資金にある程度余裕がある場合でしたら、次の決算まで待った方が手間としては楽になります。
- 業績把握
社内に経理の方がいる場合や、それなりの金額で記帳をアウトソーシングしている目的としては、毎月の会社の業績を正確に把握する事が目的となります。毎月の売り上げに対して経費がどれだけ掛かっているか、利益は出ているか、という点が最初の目的になりますが、その経費や利益に対して翌月以降で増やす減らすの判断や追加採用の要否等、経営判断に必要な情報を把握する事になります。
また、実際の資金の動きと経費等の発生はタイミングがズレる事が一般的ですので、該当月の経営としての実績と今月の資金の動きとをそれぞれ把握する事が必要になってきます。こちらをどこまで厳密にかつ分かり易く把握したいかどうかで、試算表のみの作成から、必要な情報をまとめたレポートや、キャッシュフロー計算書を作成したり、翌月以降の見込みを加えて事業計画を作成したりすることもあります。
こちらも、上述の通り社長1人で入金、出金、営業活動を管理している場合であれば、厳密に作成せずとも頭の中で把握されることが可能ですので、必ずしもすべての会社に必要という事にはなりません。
以上よりまとめると以下の表のようになります。
税務申告 | 銀行融資 | 業績把握 | |
義務 | 有り | 無し | 無し |
必要頻度 | 年一回 | 年一回 + 不定期 | 毎月 |
規模 | 小 | 中 | 中、大 |
もちろん①税務申告のみを目的としつつ、会社のステージに応じて3か月に1回程作成して業績を把握するようになり、規模が大きくなり社内の関与者の増加に伴い③に力を入れる、という形が一般的になります。
試算表って何だろう?
上記目的から分類した会計が必要になる状況ですが、銀行融資の時や業績把握等の時に『試算表』という言葉が必ず出てきますので、内容を簡単に説明させて頂きます。
非上場会社を前提とした中小企業において、試算表とは、会計ソフトへ会社の会計情報を入力した結果出力可能な、会社の暫定決算書の位置付けになります。決算書は最終的には株主総会の承認を経て税務申告の元データとして税務署へ提出したり、金融機関へ提出したりと、対外部への報告に用いられますが、試算表はあくまで承認等を経ていない内部資料になります。
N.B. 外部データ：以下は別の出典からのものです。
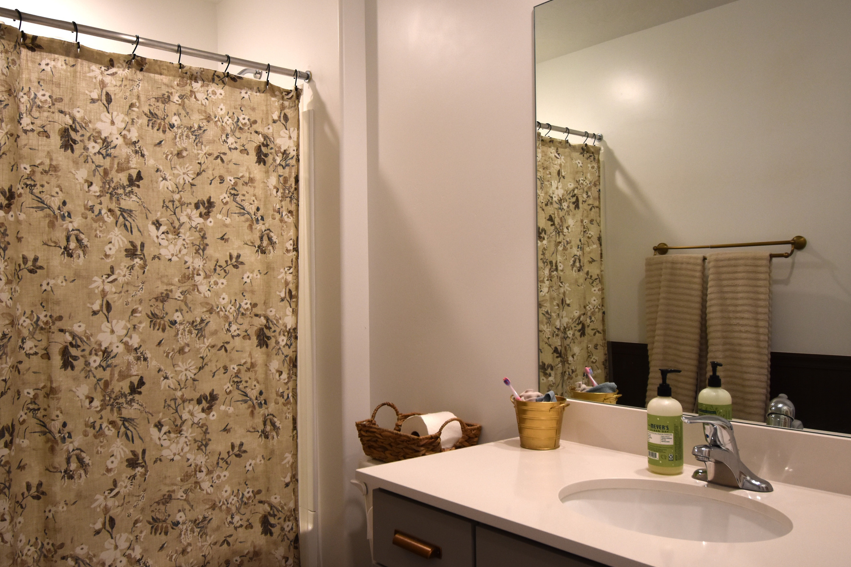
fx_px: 733
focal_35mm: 31
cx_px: 416
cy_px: 266
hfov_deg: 60.3
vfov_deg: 42.3
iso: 500
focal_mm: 18
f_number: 5.3
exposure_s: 1/60
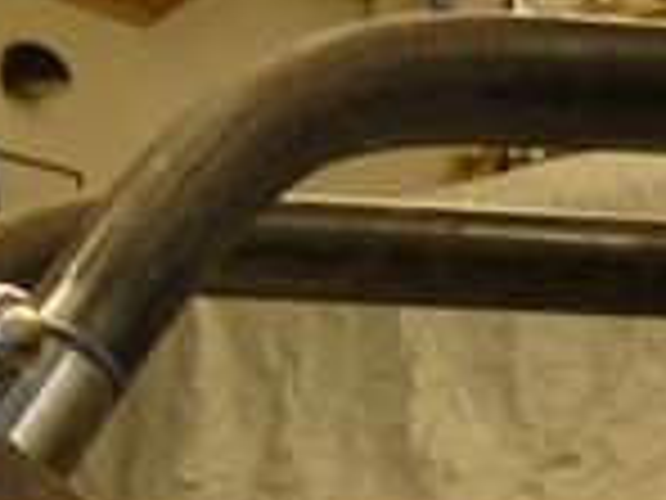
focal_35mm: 143
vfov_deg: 9.7
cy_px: 1000
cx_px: -752
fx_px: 2751
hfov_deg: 12.0
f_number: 2.8
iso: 100
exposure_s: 1/30
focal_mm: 5.5
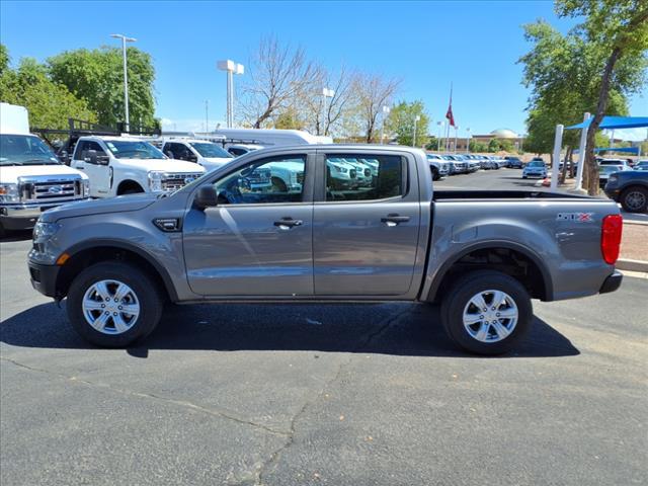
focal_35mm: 27
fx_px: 505
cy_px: 243
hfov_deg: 65.3
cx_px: 324
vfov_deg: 51.4
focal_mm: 3.58
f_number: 1.9
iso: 40
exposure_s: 1/1667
金融機関から求められて提出することはありますが、あくまで暫定的なものとして金融機関側も捉えているかと思います。
では、試算表の構成を見てみましょう。試算表は、貸借対照表と損益計算書の2つで成り立っています。
試算表の画像
決算書についてくるような、株主資本等変動計算書は、貸借対照表に内包されている状態となっています。株主資本等変動計算書は資本取引を反映するものですので、会社の業績把握には用いないことから、ここでは詳細の解説は割愛させて頂きます。
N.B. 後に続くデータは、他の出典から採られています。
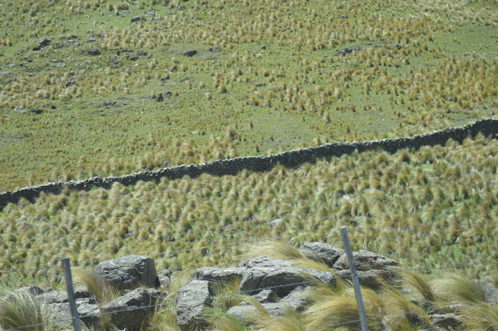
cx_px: 249
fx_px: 1140
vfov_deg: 16.5
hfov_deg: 24.6
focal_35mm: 82
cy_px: 166
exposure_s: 1/160
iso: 100
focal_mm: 55
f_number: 6.3
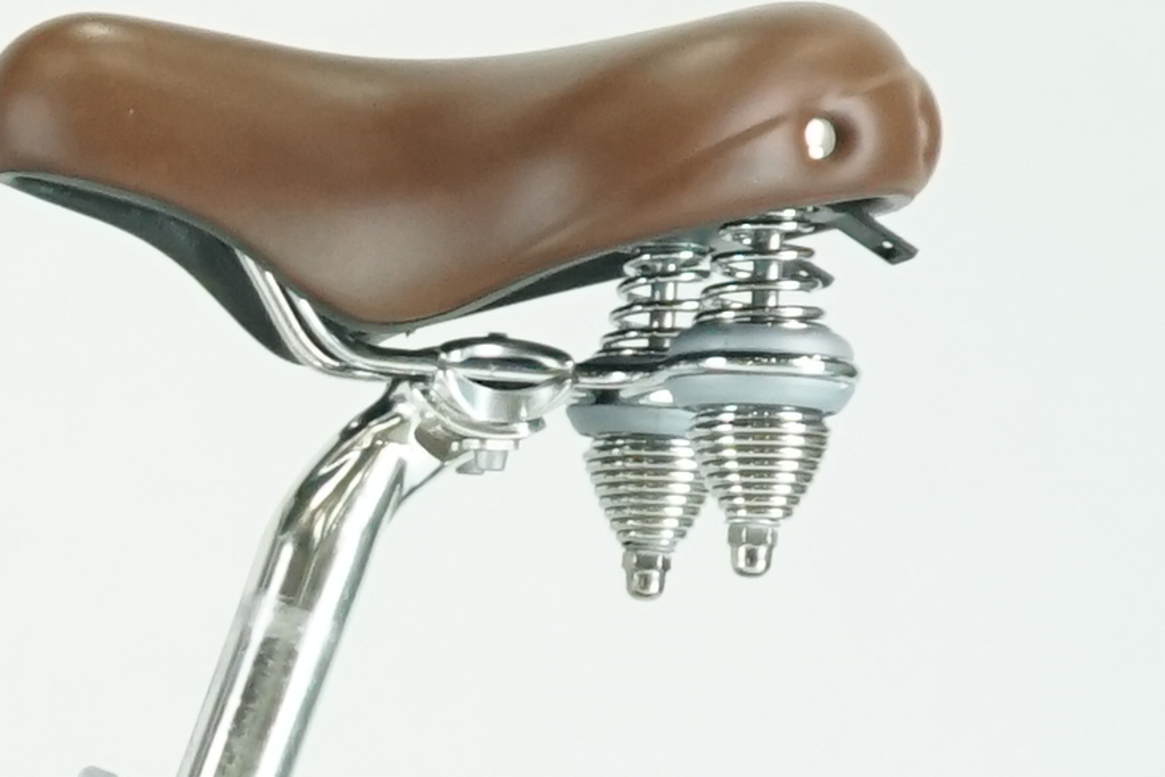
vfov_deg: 3.9
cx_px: -1519
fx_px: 11261
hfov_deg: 5.7
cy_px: 1200
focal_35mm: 348
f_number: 5
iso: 1600
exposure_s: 1/200
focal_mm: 51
さて、それでは貸借対照表と損益計算書についてですが、試算表を見るにあたっては、上述の通り決算前の暫定的な情報になりますので、何月分までが入力されているかによって、対象月までで絞って表示させる事が通常になります。こちらは、会計ソフト上で対象月を絞って出力することが可能になっています。
貸借対照表は会社の財産状況を、損益計算書は会社の今期の業績を表すものと考えて頂けると分かり易いですが、会計上の貸方、借方の話がありますので、少し見ずらいと感じるかと思います。
そこで、試算表の見方関連の記事の中では損益計算書は『月次推移』の形でのご確認をお勧めしておりますが、一般的には、こちらの貸借対照表と損益計算書のセットで試算表と呼ばれ、金融機関から提出を求められたり、業績把握の元データとなります。